Jose Villalon, Nutreco Kurumsal Sürdürülebilirlik Direktörü
Sürdürülebilir bileşenlere olan ihtiyaç her geçen gün artmaktadır. Tüketiciler ve gıda satıcıları, çevre üzerindeki olumsuz etkilerin ve 'ayak izinin' farkında. Akuakültür büyüdükçe en iyi besin protein kaynağı olan balık unu üretimini arttırmamız gerekecek. Sonraki adım yeni bileşenler. Besin ihtiyacını karşılamak için birden fazla kaynak arasından seçim yapabilecek çeşitliliğe sahip olmak oldukça önemli. Hassas ortamlara gereksiz baskı uygulamayan yeni ve çok yönlü içerikler üzerindeki rekabet devam ediyor.
Alex Obach, Skretting Ar-Ge Direktörü
Böcekler ve mikrobiyal proteinler gibi yeni bileşenler, yetiştiricilere sınırsız, sürdürülebilir ham madde sağlayabilir. Doğal kaynakların tersine, üretim ekilebilir araziye veya hayvan üretimine bağlı değildir, bir karbon kaynağı, enerji ve az miktarda suyla milyonlarca ton üretim yapabilirsiniz. Ayrıca, bu tesisleri, yemlerin formüle edildiği yerlerin yakını, balıkların ve karideslerin üretildiği yer, karbon kaynaklarının yanı veya enerjinin bol olduğu yerler gibi istediğiniz herhangi bir yere kurabilirsiniz.


Viggo Halseth, Nutreco Baş Yenilik Sorumlusu
Toprak ve su kullanımı açısından oldukça verimli görünen bir çok yeni teknoloji çıkmak üzere. Şu an hemen hemen hiçbiri ticari ölçekte değil.
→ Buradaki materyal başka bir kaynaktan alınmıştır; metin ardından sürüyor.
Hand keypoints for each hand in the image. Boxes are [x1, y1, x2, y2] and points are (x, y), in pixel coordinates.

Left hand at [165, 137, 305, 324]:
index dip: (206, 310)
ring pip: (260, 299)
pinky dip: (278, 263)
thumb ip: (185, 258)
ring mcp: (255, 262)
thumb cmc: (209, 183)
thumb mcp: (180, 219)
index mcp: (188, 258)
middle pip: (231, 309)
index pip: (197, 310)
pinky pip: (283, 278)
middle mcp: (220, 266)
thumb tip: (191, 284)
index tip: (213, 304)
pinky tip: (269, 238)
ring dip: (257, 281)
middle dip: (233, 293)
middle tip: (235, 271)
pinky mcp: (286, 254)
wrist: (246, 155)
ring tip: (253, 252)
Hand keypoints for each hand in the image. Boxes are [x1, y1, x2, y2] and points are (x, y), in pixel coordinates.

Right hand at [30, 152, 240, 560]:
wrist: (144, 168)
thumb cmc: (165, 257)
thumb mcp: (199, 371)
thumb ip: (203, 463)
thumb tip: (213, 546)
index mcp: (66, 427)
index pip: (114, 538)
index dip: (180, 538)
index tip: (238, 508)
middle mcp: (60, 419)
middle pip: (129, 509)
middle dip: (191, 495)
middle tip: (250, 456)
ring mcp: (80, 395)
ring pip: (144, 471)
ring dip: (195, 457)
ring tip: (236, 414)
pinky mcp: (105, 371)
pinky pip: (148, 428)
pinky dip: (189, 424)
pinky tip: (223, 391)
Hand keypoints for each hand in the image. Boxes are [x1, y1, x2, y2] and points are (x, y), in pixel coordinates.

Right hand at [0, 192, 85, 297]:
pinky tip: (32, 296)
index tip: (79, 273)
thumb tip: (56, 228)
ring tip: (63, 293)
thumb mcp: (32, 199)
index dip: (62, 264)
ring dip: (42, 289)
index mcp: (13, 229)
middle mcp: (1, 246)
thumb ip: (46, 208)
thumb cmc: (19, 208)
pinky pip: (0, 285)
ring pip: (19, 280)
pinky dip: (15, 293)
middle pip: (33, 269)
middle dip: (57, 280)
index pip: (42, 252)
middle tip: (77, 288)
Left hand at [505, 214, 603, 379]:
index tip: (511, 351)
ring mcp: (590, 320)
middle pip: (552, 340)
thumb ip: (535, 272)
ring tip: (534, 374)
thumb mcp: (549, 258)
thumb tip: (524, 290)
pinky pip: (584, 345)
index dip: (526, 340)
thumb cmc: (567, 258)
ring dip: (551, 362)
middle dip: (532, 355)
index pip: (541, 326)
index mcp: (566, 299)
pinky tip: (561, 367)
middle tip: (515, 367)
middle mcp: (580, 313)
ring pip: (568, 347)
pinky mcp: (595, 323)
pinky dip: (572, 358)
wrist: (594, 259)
Bu nedenle, potansiyellerin yanında bir takım riskler de söz konusu. Bu noktada önemli bir rol oynuyoruz; yalnızca bu yenilikleri değerlendiren ve doğrulayan değil aynı zamanda bunların ölçeklendirilmesini ve piyasaya sürülmesini sağlayan bir strateji geliştirmeyi amaçlıyoruz. Bunların hepsini desteklemek mümkün olmadığı için yatırımımızı tek bir teknolojiye ayırmak durumda kalıyoruz. Bu yolun sonunda birden fazla kazanan olacağına hiç şüphe yok.